◆ Brano da leggere:
##########

I fatti «eversivi» rimasti senza risposte


Noemi-gate, sentenza Mills, inchiesta sui voli di Stato, veline
Il premier, incalzato, replica con un contro-piano. Giustizia nel mirino


Un progetto «eversivo». Probabilmente ancora in corso «da parte di quei media disfattisti a cui è meglio non dare pubblicità». Poi i media diventano i «leader disfattisti come Franceschini», ma il messaggio sul «progetto eversivo» resta confermato. Così Berlusconi davanti alla platea dei giovani industriali a Santa Margherita ligure. «E’ eversione voler far decadere un Presidente del Consiglio - argomenta - scelto dal voto popolare per sostituirlo con qualcuno non eletto democraticamente».
Il Noemi-gate; le motivazioni della sentenza di condanna dell’avvocato inglese David Mills; l’inchiesta sui voli di stato ed eventuali abusi da parte della presidenza del Consiglio: ecco, tutto questo non è diritto di cronaca in funzione del diritto dei cittadini ad essere informati ma «un piano eversivo».
Il cerchio si chiude. E si capovolge. Il Presidente «vittima» aggiusta i fatti, li impacchetta e li confeziona come «un piano» contro di lui. Un piano ovviamente da cui difendersi, a sua volta, attaccando. Andiamo con ordine. Il piano eversivo conta tre capitoli, tutti pronti a deflagrare alla vigilia del voto del 6-7 giugno.

##########

◆ Dati forniti:

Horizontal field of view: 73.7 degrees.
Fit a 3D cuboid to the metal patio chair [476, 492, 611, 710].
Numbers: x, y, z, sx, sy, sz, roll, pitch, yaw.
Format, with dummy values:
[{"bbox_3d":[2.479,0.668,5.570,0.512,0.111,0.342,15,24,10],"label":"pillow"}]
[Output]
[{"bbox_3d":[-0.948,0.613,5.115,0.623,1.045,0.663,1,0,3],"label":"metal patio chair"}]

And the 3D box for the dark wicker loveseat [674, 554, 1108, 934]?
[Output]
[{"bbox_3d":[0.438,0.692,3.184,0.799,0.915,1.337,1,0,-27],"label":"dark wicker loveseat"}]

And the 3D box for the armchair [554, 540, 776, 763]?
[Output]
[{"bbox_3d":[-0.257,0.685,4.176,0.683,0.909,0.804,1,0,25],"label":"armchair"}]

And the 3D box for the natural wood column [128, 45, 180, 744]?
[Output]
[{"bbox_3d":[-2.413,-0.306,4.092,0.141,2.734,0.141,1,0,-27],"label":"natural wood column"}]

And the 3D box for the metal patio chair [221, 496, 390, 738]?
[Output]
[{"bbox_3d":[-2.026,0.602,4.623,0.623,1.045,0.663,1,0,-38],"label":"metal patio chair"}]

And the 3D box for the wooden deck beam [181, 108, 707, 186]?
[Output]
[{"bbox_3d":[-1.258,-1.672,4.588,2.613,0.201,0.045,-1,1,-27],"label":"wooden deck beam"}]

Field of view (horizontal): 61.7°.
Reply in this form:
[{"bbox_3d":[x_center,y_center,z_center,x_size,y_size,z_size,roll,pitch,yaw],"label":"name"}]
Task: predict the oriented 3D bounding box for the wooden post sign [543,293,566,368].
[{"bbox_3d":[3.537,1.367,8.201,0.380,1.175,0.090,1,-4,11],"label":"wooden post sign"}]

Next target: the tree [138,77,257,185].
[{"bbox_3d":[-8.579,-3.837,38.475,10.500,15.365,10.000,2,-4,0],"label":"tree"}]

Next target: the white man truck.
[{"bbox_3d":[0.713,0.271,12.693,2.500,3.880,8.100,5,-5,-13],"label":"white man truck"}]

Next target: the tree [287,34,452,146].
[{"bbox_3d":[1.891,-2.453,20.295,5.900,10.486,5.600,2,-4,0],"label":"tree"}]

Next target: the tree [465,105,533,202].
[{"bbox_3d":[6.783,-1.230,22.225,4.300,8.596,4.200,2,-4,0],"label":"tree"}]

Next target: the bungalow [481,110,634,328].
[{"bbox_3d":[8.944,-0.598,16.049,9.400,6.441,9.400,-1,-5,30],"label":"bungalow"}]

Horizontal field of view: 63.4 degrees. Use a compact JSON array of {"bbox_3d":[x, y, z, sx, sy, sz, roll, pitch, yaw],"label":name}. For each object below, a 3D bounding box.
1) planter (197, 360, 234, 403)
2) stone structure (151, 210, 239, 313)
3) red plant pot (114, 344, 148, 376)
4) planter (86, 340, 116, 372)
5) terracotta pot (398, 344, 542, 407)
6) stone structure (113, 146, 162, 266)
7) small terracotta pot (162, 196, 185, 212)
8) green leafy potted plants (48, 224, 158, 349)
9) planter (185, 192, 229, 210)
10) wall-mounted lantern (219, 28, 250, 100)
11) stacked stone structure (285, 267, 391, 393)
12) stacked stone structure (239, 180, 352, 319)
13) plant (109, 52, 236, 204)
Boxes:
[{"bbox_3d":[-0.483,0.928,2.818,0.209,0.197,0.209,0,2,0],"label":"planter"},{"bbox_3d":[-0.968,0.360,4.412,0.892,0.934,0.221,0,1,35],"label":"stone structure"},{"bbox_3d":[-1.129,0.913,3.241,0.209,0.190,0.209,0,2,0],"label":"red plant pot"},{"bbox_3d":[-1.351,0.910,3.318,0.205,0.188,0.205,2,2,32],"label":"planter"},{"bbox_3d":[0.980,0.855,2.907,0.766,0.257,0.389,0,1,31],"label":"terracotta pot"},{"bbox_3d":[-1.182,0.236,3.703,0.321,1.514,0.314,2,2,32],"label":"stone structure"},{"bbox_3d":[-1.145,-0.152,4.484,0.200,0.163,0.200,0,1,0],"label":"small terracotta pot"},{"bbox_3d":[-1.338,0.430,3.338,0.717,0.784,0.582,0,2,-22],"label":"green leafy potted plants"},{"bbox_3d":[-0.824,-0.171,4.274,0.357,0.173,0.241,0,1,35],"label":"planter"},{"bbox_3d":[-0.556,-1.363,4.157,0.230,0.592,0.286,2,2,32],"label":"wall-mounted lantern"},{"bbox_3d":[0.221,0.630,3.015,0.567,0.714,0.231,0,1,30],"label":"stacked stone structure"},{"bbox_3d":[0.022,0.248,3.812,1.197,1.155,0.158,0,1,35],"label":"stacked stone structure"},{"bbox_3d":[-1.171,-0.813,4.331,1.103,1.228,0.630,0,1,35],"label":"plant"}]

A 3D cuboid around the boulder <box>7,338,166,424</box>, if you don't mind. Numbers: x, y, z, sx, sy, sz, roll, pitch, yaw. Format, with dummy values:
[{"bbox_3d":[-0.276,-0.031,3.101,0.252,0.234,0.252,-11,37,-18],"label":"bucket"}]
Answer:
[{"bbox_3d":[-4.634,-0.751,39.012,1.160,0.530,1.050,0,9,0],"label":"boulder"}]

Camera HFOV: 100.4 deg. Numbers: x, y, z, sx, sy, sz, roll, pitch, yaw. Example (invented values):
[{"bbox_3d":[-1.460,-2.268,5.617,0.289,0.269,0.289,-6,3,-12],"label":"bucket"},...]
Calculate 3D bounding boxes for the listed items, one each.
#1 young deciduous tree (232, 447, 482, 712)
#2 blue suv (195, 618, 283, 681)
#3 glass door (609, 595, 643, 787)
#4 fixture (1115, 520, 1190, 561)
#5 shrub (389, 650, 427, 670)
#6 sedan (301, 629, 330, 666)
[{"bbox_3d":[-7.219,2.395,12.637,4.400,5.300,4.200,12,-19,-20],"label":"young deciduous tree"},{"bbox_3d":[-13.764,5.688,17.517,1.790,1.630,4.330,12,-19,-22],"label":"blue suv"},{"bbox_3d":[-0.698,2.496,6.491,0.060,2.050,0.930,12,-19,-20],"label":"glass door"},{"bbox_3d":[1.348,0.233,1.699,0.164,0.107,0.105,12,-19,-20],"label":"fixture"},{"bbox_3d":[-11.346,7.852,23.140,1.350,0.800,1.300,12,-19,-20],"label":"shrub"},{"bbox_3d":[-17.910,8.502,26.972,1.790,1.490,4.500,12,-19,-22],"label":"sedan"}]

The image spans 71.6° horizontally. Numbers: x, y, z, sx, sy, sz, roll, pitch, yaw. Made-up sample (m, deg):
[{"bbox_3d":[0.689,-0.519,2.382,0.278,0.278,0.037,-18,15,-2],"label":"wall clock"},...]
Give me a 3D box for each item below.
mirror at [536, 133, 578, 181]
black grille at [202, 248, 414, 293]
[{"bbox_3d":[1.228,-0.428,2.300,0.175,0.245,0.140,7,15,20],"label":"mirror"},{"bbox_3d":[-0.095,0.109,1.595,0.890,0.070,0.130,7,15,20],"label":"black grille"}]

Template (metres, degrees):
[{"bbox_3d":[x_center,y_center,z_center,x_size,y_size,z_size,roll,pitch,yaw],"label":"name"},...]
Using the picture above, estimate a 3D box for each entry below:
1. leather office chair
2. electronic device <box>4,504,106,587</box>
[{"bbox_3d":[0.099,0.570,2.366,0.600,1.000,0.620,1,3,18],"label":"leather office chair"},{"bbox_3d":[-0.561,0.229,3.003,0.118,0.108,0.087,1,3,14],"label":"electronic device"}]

##########

◆ Attività 1:
Trasforma in un elenco puntato il paragrafo del brano che inizia con «Il Noemi-gate; le motivazioni», conservandone i fatti principali.
◆ Attività 2:
Rispondi in breve a queste domande sul brano:
(a) In quale località e davanti a quale pubblico parla Berlusconi?
(b) Quale leader viene chiamato «disfattista»?
(c) In quale momento i tre capitoli del piano sono pronti a deflagrare?
Per rispondere serve soltanto il brano, non i dati.

◆ Risposta 1:
- Il Noemi-gate
- Le motivazioni della sentenza di condanna dell'avvocato inglese David Mills
- L'inchiesta sui voli di Stato ed eventuali abusi della presidenza del Consiglio
- Tutto questo non è presentato come diritto di cronaca al servizio dell'informazione dei cittadini, ma come «un piano eversivo».

◆ Risposta 2:
(a) A Santa Margherita Ligure, davanti alla platea dei giovani industriali.
(b) Franceschini.
(c) Alla vigilia del voto del 6-7 giugno.